*EXCERPT*:
::::::

Another further example of this valence changing form of tautomerism is exhibited by interconversion of phosphinic acids and hypophosphorous acids, as shown in Fig. 12. Perhaps counter-intuitively, the major tautomeric form of these compounds is the hypervalent form.

Fig. 12
figure 12

Valence changing tautomerism of hypophosphorous acids

A convenient property of most examples of tautomerism is that atomic hybridization of each non-terminal atom is preserved. This conservation of local geometry at each atom (trigonal planar for sp2, tetrahedral for sp3, etc.) means that tautomers forms of molecules have highly similar conformations, and low RMS values for heavy atom superpositions. This general property provides an algorithmic advantage of the 3D analysis of tautomers, where the co-ordinates of one can be used as an approximation or starting point for the co-ordinates of another. The application of this technique in structure-based drug design (docking) is discussed by Sayle and Nicholls [9]. The principle is that a single representative tautomer may be posed in a protein active site, and its family of tautomers rapidly scored using the same pose, rather than the more conventional approach of enumerating all tautomeric forms first, and then performing conformation generation and docking on each independently.

However, although the conservation of geometry property applies to most forms of tautomerism, it remains a heuristic rule-of-thumb with several classes of counter examples. These include “C-type” systems (where the proton moves from or to a carbon atom [10]), as shown in Fig. 13, and quaternary amine systems (where the movement of the hydrogen to a secondary or tertiary amine induces tetrahedral geometry).

Fig. 13
figure 13

Tautomeric forms of phenol, showing c-type tautomerism

The interaction between tautomerism, mesomerism and ionization with c-type tautomers can also be helpful and educational in rationalizing “acidic carbon” atoms. In some classes of organic acid/base systems, such as tetronic acids and barbiturates, some medicinal chemists may be misled into believing the experimental pKa of a molecule is the result of a loss a proton from a methylene carbon atom. A clearer picture is revealed in the Fig. 14, which explains that the proton is actually lost from an oxygen atom in one of the tautomeric forms. Tetronic acid (tetrahydrofuran-2,4-dione) has an experimental pKa of about 3.7, and is therefore anionic at physiological pHs [11, 12].

Fig. 14
figure 14

The mythical acidic carbon atom of tetronic acid

In addition to the C-type tautomerism explained above, in which a carbon interconverts between sp2 and sp3, there also exist examples of tautomerism through sp-hybridized (Fig. 15) and sp3-hybridized centers (Fig. 16).

Fig. 15
figure 15

Tautomerism through a sp-hybridized center

Fig. 16
figure 16

Tautomerism through a sp3-hybridizied center

The sp2 example in Fig. 16, also demonstrates the potential interaction between tautomerism (or mesomerism) and stereochemistry [13, 14]. Based upon the Lewis structure, the central phosphorus atom may potentially be incorrectly perceived as a chiral center, even when X or Y are hydroxyl, hydroxylate, thiol or thiolate groups. Likewise, tautomers that conjugate through acyclic double bonds may have problems preserving/annotating cis vs. trans configurations without the ability to represent IUPAC’s s-cis and s-trans forms of stereochemistry (such as of buta-1,3-diene) [15].

Although sp3-hybridized hetero-center tautomers may seem artificial, they really do occur in practice as registration complications in large chemical databases. The compound in Fig. 17 was discovered by searching a large on-line chemical database for tautomeric duplicates.

::::::

*DATA PROVIDED*:

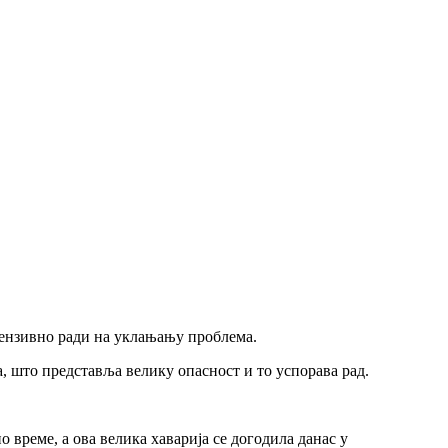
тензивно ради на уклањању проблема.
, што представља велику опасност и то успорава рад.
 време, а ова велика хаварија се догодила данас у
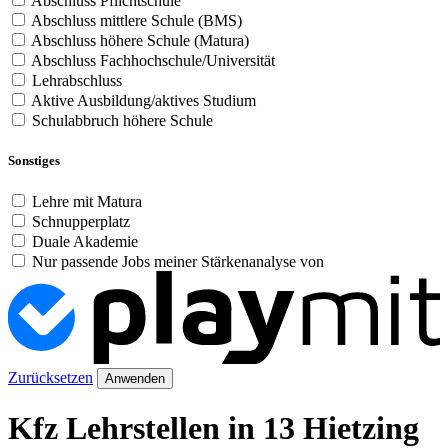
Abschluss Pflichtschule
Abschluss mittlere Schule (BMS)
Abschluss höhere Schule (Matura)
Abschluss Fachhochschule/Universität
Lehrabschluss
Aktive Ausbildung/aktives Studium
Schulabbruch höhere Schule
Sonstiges
Lehre mit Matura
Schnupperplatz
Duale Akademie
Nur passende Jobs meiner Stärkenanalyse von
Zurücksetzen
Anwenden
Kfz Lehrstellen in 13 Hietzing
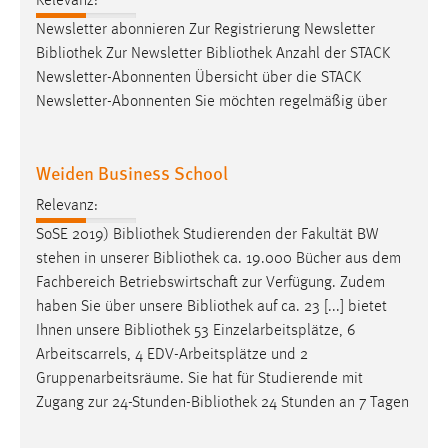
Relevanz:
Newsletter abonnieren Zur Registrierung Newsletter
Bibliothek
Zur Newsletter
Bibliothek
Anzahl der STACK
Newsletter-Abonnenten Übersicht über die STACK
Newsletter-Abonnenten Sie möchten regelmäßig über
Weiden Business School
Relevanz:
SoSE 2019)
Bibliothek
Studierenden der Fakultät BW
stehen in unserer
Bibliothek
ca. 19.000 Bücher aus dem
Fachbereich Betriebswirtschaft zur Verfügung. Zudem
haben Sie über unsere
Bibliothek
auf ca. 23 [...] bietet
Ihnen unsere
Bibliothek
53 Einzelarbeitsplätze, 6
Arbeitscarrels, 4 EDV-Arbeitsplätze und 2
Gruppenarbeitsräume. Sie hat für Studierende mit
Zugang zur 24-Stunden-
Bibliothek
24 Stunden an 7 Tagen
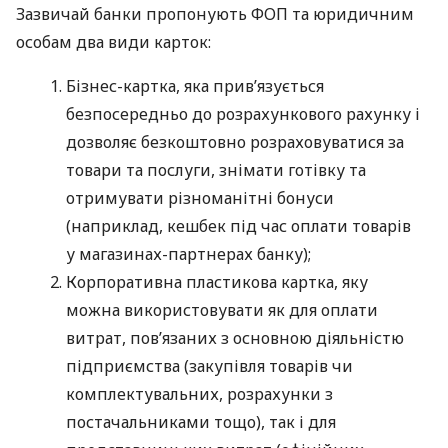
Зазвичай банки пропонують ФОП та юридичним
особам два види карток:
Бізнес-картка, яка прив’язується
безпосередньо до розрахункового рахунку і
дозволяє безкоштовно розраховуватися за
товари та послуги, знімати готівку та
отримувати різноманітні бонуси
(наприклад, кешбек під час оплати товарів
у магазинах-партнерах банку);
Корпоративна пластикова картка, яку
можна використовувати як для оплати
витрат, пов’язаних з основною діяльністю
підприємства (закупівля товарів чи
комплектувальних, розрахунки з
постачальниками тощо), так і для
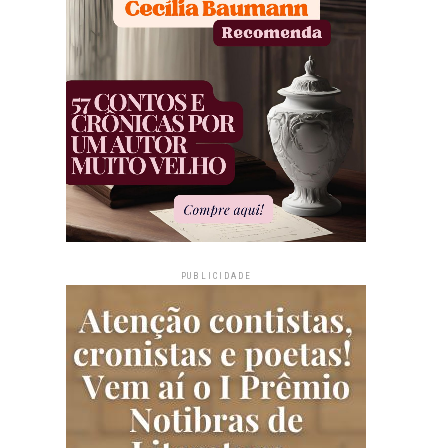
PUBLICIDADE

::::::

*STUDY QUESTIONS*:
1 - In the tautomerism excerpt, take the part starting with "Tautomerism through a sp-hybridized" and going on through "of buta-1,3-diene) [15].", and write it out again with "stereoisomerism" in place of "stereochemistry".
2 - Recast the paragraph of the tautomerism excerpt that begins "A convenient property of most examples" as a short list that keeps its main facts.

*TASK-BY-TASK OUTPUTS*:
1 -
Tautomerism through a sp-hybridized center

Fig. 16
figure 16

Tautomerism through a sp3-hybridizied center

The sp2 example in Fig. 16, also demonstrates the potential interaction between tautomerism (or mesomerism) and stereoisomerism [13, 14]. Based upon the Lewis structure, the central phosphorus atom may potentially be incorrectly perceived as a chiral center, even when X or Y are hydroxyl, hydroxylate, thiol or thiolate groups. Likewise, tautomers that conjugate through acyclic double bonds may have problems preserving/annotating cis vs. trans configurations without the ability to represent IUPAC’s s-cis and s-trans forms of stereoisomerism (such as of buta-1,3-diene) [15].

2 -
- In most tautomerism, each non-terminal atom keeps its hybridization, so local geometry at each atom is preserved.
- As a result, tautomers have highly similar conformations and low RMS values for heavy atom superpositions.
- In 3D analysis, the coordinates of one tautomer can therefore serve as an approximation or starting point for those of another.
- Sayle and Nicholls [9] discuss applying this in structure-based drug design (docking). A single representative tautomer is posed in a protein active site, and its family of tautomers is scored using that same pose. The more conventional approach enumerates all tautomers first, then generates conformations and docks each one independently.